The left side of the infield has sparked controversy and uncertainty throughout this 2013 season for the Red Sox. Once thought a strong spot after Will Middlebrooks’ auspicious 2012 season, 3rd base has particularly become a concern, as 6 different Red Sox players have failed to properly fill the void. And when SS/3B Jose Iglesias packed his bags for Detroit as part of a pre-MLB deadline deal, the questions surrounding the third-base position have resurfaced once again.

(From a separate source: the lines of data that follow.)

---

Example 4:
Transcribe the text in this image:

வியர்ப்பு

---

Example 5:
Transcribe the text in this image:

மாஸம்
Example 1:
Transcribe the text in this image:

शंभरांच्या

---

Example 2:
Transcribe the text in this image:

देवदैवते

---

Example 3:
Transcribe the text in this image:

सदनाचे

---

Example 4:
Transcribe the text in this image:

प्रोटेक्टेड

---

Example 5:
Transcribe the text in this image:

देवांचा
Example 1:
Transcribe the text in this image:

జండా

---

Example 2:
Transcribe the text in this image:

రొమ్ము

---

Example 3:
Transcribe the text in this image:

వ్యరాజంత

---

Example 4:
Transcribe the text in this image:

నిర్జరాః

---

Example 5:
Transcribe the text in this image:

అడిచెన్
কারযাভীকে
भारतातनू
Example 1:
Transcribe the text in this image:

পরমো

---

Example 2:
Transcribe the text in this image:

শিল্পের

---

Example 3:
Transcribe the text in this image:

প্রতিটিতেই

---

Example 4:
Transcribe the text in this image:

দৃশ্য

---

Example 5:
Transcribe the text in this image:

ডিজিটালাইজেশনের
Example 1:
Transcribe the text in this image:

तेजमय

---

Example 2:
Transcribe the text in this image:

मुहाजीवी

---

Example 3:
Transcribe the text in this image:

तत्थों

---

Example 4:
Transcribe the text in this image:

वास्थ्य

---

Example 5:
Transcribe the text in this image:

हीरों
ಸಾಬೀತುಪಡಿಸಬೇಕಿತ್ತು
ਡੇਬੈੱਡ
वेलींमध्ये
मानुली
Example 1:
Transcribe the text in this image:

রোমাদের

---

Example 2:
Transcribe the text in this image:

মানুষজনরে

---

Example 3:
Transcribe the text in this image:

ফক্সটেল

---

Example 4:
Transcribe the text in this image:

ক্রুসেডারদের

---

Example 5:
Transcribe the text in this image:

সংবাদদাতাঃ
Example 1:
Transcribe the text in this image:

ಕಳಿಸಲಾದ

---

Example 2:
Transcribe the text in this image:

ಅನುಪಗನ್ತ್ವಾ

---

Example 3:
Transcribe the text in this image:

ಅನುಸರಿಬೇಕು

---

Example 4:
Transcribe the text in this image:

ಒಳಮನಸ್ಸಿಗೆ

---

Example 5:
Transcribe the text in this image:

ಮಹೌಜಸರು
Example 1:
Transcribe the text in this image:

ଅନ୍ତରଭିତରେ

After returning from a hamstring injury in mid-July, Stephen Drew has solidified his grip on the shortstop position as of late; his 2-home run game in Baltimore last Saturday has won the hearts of Red Sox nation for the time being. Boston will certainly not bet on Drew supplying the offense consistently, or even to continue his recent upswing, but his emergence brings at least some stability to the left side of the infield.

That leaves the young duo of Brock Holt–who was recently recalled from Pawtucket for the second time this year–and Brandon Snyder to split time at third base. The 26-year old Snyder has had limited success thus far, and might return to the minors soon. Holt, on the other hand, entertained a great stretch in the first half of July, to the point where his style and play drew comparisons to another hard-working Red Sock in Dustin Pedroia.

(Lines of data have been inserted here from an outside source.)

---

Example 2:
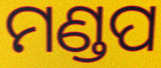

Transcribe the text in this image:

ମଣ୍ଡପ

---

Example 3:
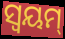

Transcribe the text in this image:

ସ୍ୱୟମ୍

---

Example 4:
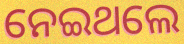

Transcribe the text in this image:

ନେଇଥଲେ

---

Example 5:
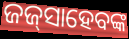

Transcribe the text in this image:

ଜଜ୍‍ସାହେବଙ୍କ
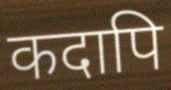
कदापि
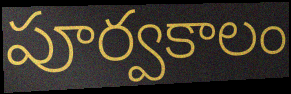
పూర్వకాలం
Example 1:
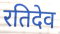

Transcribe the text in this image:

रतिदेव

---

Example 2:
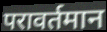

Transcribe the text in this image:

परावर्तमान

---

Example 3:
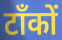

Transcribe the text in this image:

टाँकों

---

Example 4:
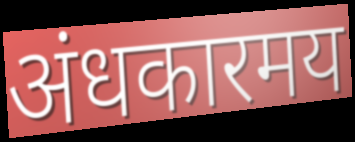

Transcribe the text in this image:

अंधकारमय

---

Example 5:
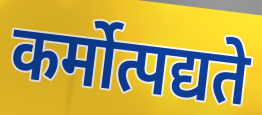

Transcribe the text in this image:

कर्मोत्पद्यते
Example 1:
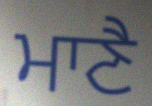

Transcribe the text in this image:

ਮਾਣੈ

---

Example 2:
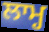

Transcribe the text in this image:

ਲਾਮ੍ਹ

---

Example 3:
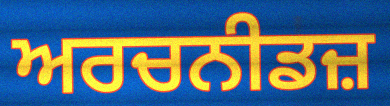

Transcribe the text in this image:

ਅਰਚਨੀਡਜ਼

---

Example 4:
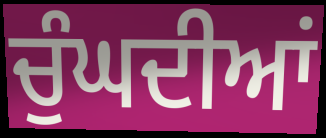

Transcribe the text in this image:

ਚੁੰਘਦੀਆਂ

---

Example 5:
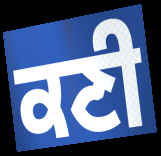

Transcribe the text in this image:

ਕਣੀ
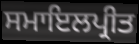
ਸਮਾਇਲਪ੍ਰੀਤ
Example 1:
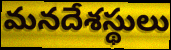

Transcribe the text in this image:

మనదేశస్థులు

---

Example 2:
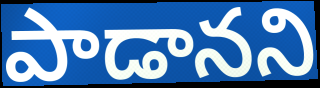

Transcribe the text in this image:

పాడానని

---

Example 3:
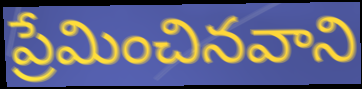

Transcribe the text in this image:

ప్రేమించినవాని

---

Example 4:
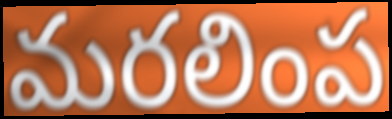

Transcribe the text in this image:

మరలింప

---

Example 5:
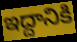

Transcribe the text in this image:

ఇద్దానికి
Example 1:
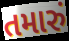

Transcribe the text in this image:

તમારું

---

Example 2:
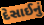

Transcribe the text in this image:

દેસાઈનું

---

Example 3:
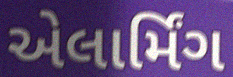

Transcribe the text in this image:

એલાર્મિંગ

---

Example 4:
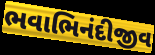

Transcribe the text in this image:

ભવાભિનંદીજીવ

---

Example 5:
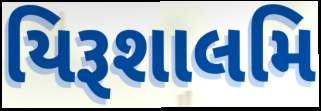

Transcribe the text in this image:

યિરૂશાલમિ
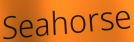
Seahorse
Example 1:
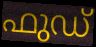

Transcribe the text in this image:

ഫുഡ്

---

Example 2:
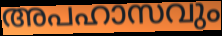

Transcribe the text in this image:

അപഹാസവും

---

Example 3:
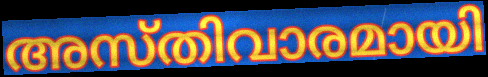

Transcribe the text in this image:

അസ്തിവാരമായി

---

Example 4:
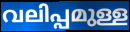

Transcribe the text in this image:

വലിപ്പമുള്ള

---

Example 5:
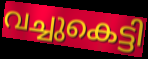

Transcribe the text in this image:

വച്ചുകെട്ടി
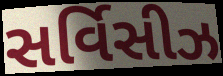
સર્વિસીઝ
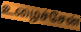
உழைச்சேன்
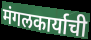
मंगलकार्याची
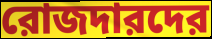
রোজদারদের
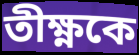
তীক্ষ্ণকে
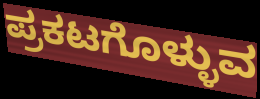
ಪ್ರಕಟಗೊಳ್ಳುವ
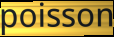
poisson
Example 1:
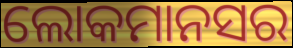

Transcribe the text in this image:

ଲୋକମାନସର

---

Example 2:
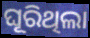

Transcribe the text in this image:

ଘୂରିଥିଲା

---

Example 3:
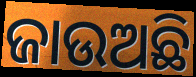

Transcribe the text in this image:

ଜାଉଅଛି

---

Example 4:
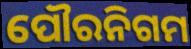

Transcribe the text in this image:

ପୌରନିଗମ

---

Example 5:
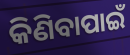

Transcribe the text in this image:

କିଣିବାପାଇଁ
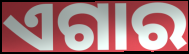
ଏଗାର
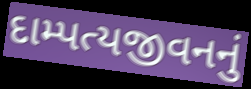
દામ્પત્યજીવનનું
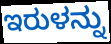
ಇರುಳನ್ನು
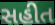
સહીત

Bogaerts may be called up soon.

Bogaerts may be called up soon.

Holt was brought up to the majors as a result of the Iglesias trade, a curious choice by the Red Sox in part that they bypassed another viable option at third base: the Dutch speedster Xander Bogaerts. Many already believe it’s only a matter of time–weeks or even days–before Bogaerts gets called up. He’s been hitting .279 during his time with the PawSox, with 8 home runs, 24 RBI, and 23 runs, while hitting for better numbers in his earlier stint in Double-A.

Yet his own manager, Gary DiSarcina, believes Bogaerts would benefit by staying a little longer at the minor league level, as there’s still more room to develop before making the jump to Boston.

Nevertheless, we’ve witnessed several players under the age of 22 make the leap unorthodoxly early in the last year or two. Guys from Mike Trout to Yasiel Puig have flourished from the get-go, and have exhibited precocious developments of starpower. Regardless, even if the 20-year old struggles, optioning him back to the minors creates no extra burden.

The Red Sox may not have a comfortable situation in dealing with third base, but they’re certainly not at a lack for options. As the team looks to both retain their current rate of success and continue to improve, letting a burst of energy in Xander Bogaerts tag along the ride would be a clever move, if not simply a reasonable shot.